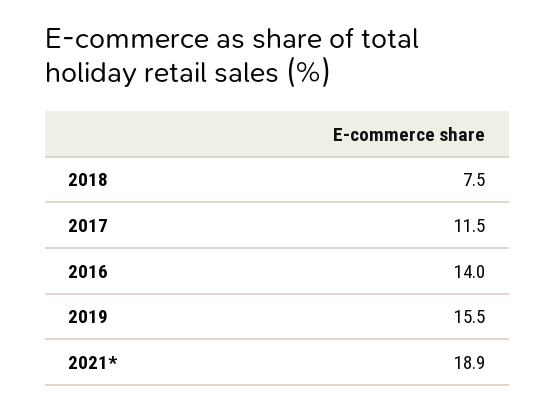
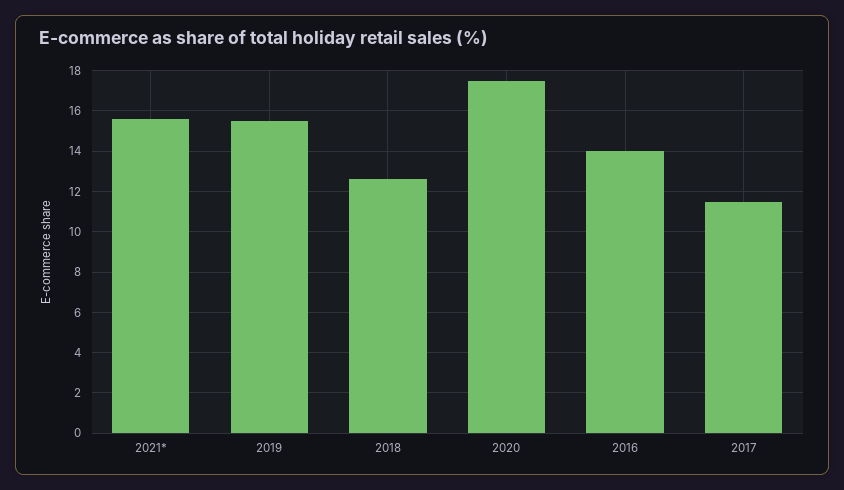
  {
-   "2018": 7.5,
+   "2018": 12.5,
    "2017": 11.5,
    "2016": 14,
    "2019": 15.5,
-   "2021*": 18.9
+   "2021*": 15.5,
+   "2020": 17.5
  }

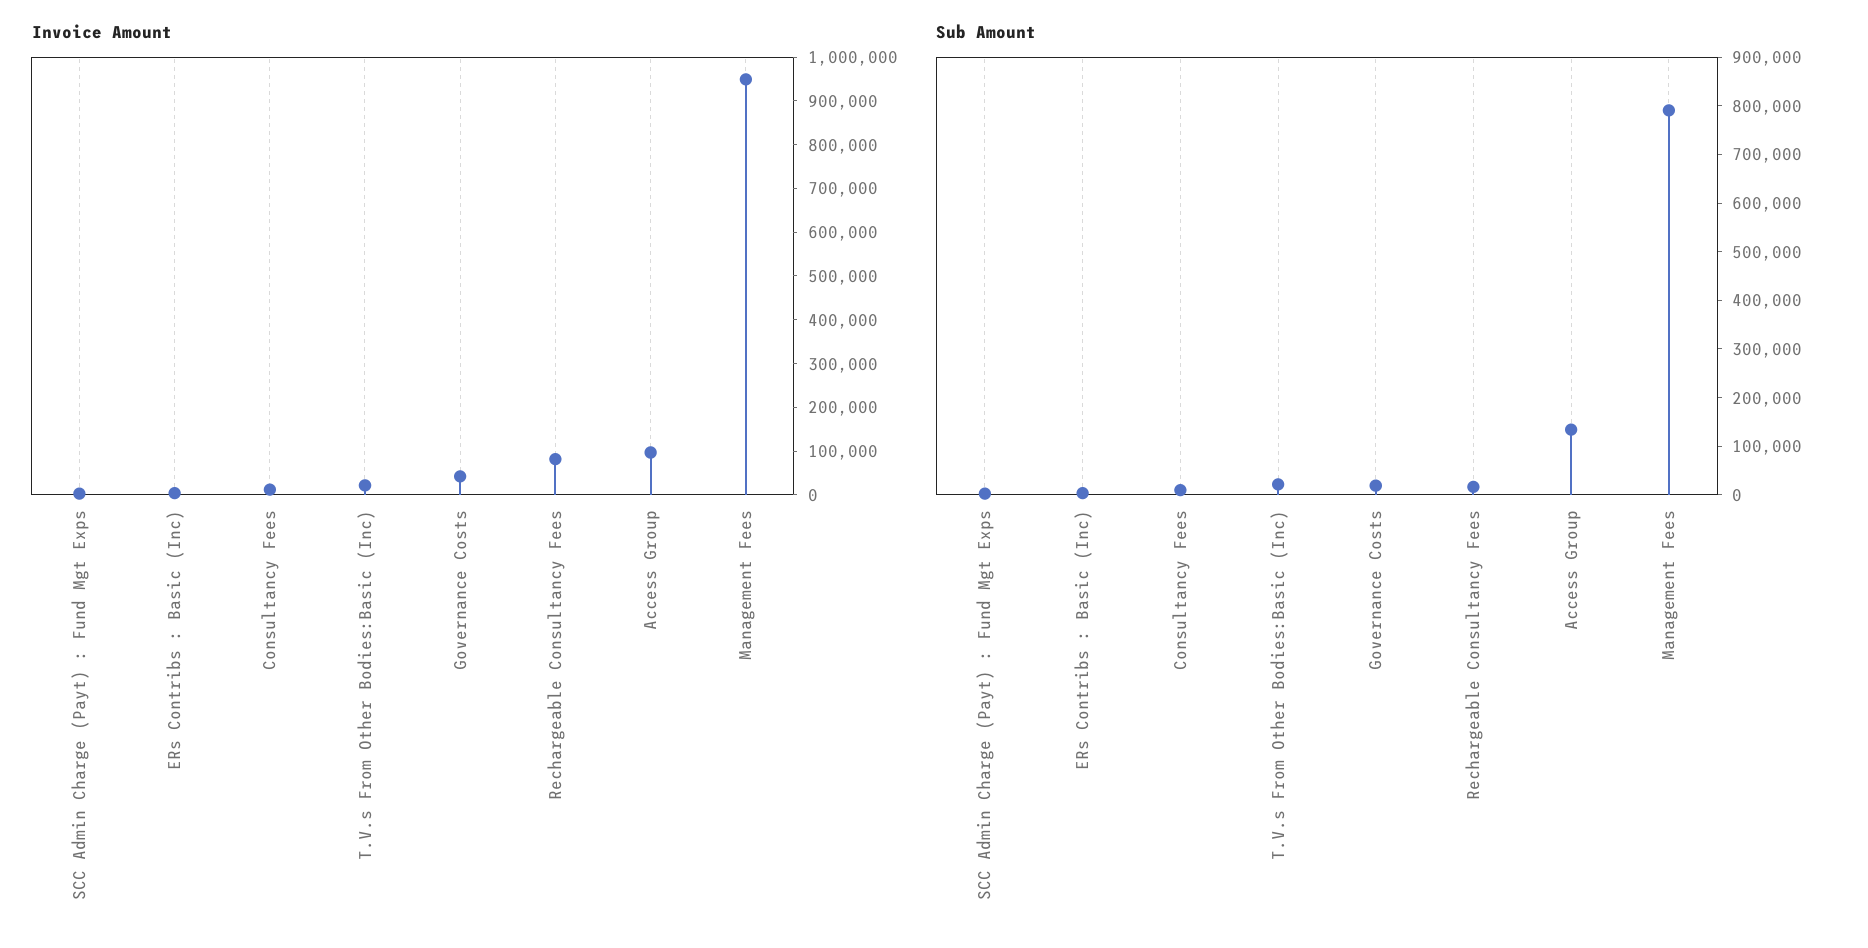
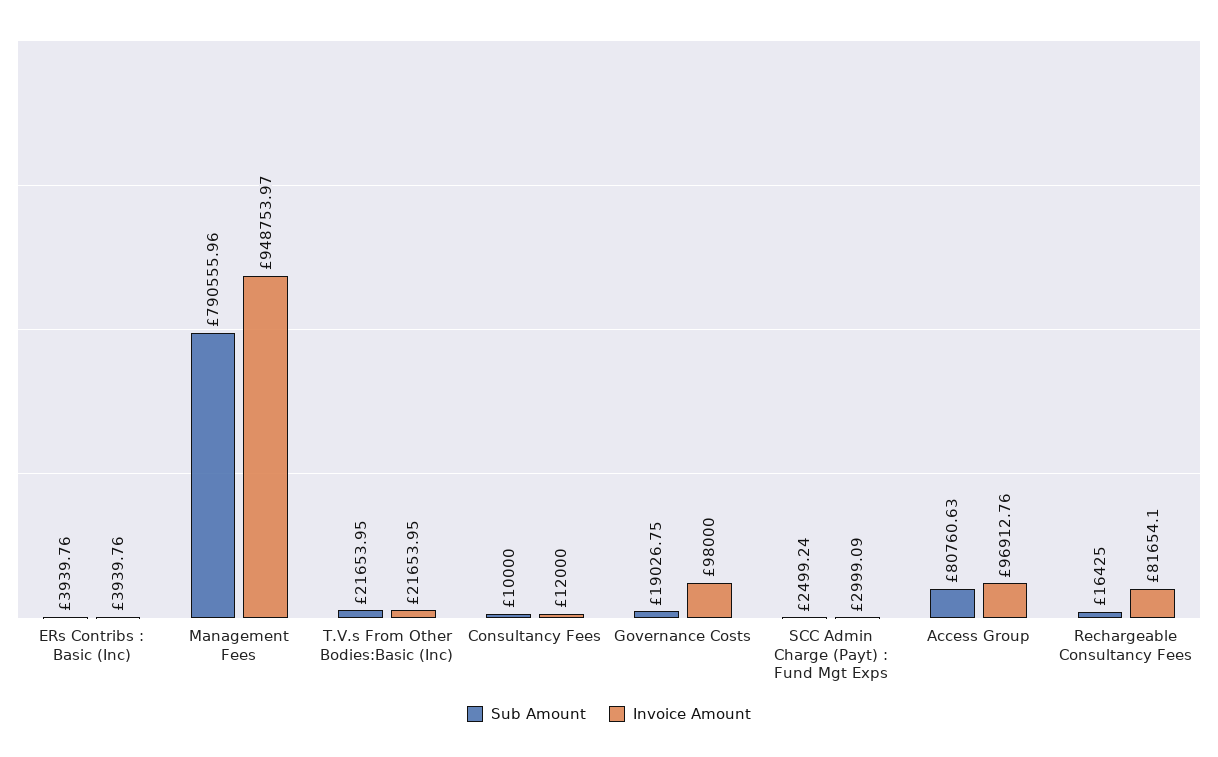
  {
    "Invoice Amount": {
      "SCC Admin Charge (Payt) : Fund Mgt Exps": 2999.09,
      "ERs Contribs : Basic (Inc)": 3939.76,
      "Consultancy Fees": 12000,
      "T.V.s From Other Bodies:Basic (Inc)": 21653.95,
-     "Governance Costs": 40000,
+     "Governance Costs": 98000,
      "Rechargeable Consultancy Fees": 81654.1,
      "Access Group": 96912.76,
      "Management Fees": 948753.97
    },
    "Sub Amount": {
      "SCC Admin Charge (Payt) : Fund Mgt Exps": 2499.24,
      "ERs Contribs : Basic (Inc)": 3939.76,
      "Consultancy Fees": 10000,
      "T.V.s From Other Bodies:Basic (Inc)": 21653.95,
      "Governance Costs": 19026.75,
      "Rechargeable Consultancy Fees": 16425,
-     "Access Group": 140000,
+     "Access Group": 80760.63,
      "Management Fees": 790555.96
    }
  }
○ ○ ○ ○ ○ ○ ○
▸ **WHAT THE EXERCISE ASKS**: Your answer should be a single number: the tally of lines in the entries that include the word "Costs".

▸ **FINAL ANSWER**: 3